- **What needs to be done**: Working from the records below, repeat exactly the lines starting at the line that contains "商材／アフィリエイト／副業詐欺／出会い系サクラ詐欺／コンサル詐" and ending at the line that contains "August 2014", inclusive.

- **Records provided**:
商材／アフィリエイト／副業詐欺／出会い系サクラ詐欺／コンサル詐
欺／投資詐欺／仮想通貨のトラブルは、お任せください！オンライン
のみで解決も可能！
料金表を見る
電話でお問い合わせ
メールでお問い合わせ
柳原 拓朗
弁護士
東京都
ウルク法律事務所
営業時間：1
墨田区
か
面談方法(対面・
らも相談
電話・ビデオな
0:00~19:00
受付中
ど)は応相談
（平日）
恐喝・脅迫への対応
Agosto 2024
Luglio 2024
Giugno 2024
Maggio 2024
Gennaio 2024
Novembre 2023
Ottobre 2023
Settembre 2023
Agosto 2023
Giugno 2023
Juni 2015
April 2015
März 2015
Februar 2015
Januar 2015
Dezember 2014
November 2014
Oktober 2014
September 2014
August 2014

==

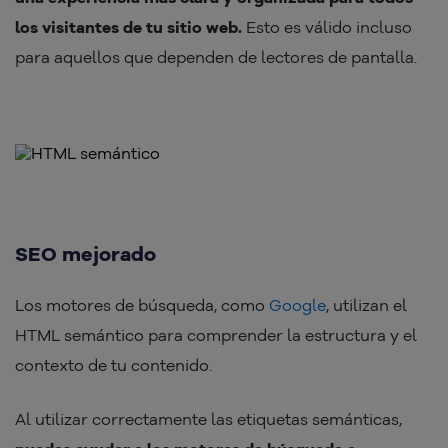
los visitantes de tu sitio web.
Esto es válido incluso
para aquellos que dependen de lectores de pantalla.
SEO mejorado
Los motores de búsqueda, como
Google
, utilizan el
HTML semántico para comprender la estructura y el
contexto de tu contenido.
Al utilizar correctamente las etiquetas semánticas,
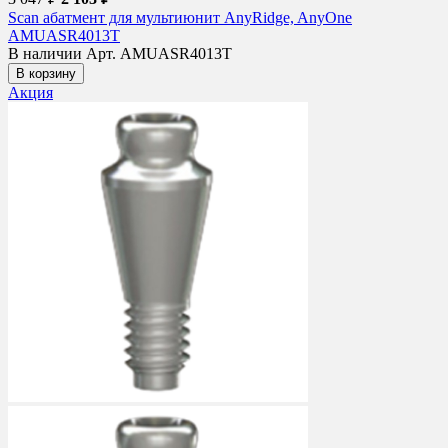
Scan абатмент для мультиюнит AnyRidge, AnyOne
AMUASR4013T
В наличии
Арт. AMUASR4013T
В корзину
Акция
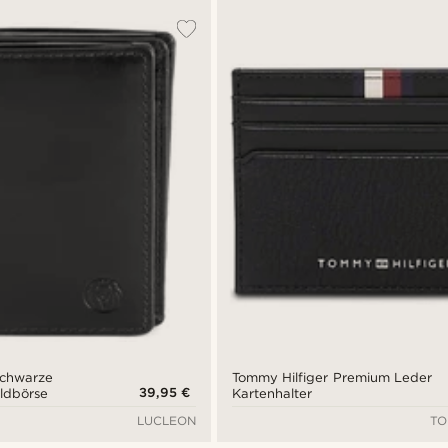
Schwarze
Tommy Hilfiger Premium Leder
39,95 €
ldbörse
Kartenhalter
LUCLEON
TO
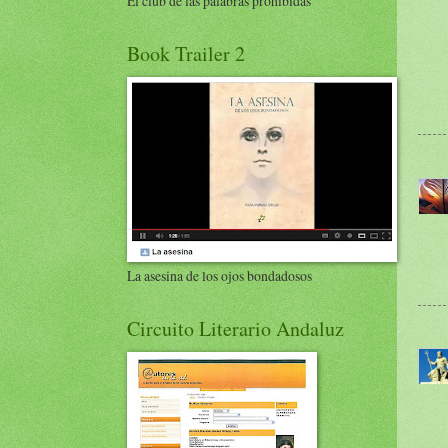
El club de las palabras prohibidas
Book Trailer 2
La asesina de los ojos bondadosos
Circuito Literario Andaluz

- **Answer space**:
商材／アフィリエイト／副業詐欺／出会い系サクラ詐欺／コンサル詐
欺／投資詐欺／仮想通貨のトラブルは、お任せください！オンライン
のみで解決も可能！
料金表を見る
電話でお問い合わせ
メールでお問い合わせ
柳原 拓朗
弁護士
東京都
ウルク法律事務所
営業時間：1
墨田区
か
面談方法(対面・
らも相談
電話・ビデオな
0:00~19:00
受付中
ど)は応相談
（平日）
恐喝・脅迫への対応
Agosto 2024
Luglio 2024
Giugno 2024
Maggio 2024
Gennaio 2024
Novembre 2023
Ottobre 2023
Settembre 2023
Agosto 2023
Giugno 2023
Juni 2015
April 2015
März 2015
Februar 2015
Januar 2015
Dezember 2014
November 2014
Oktober 2014
September 2014
August 2014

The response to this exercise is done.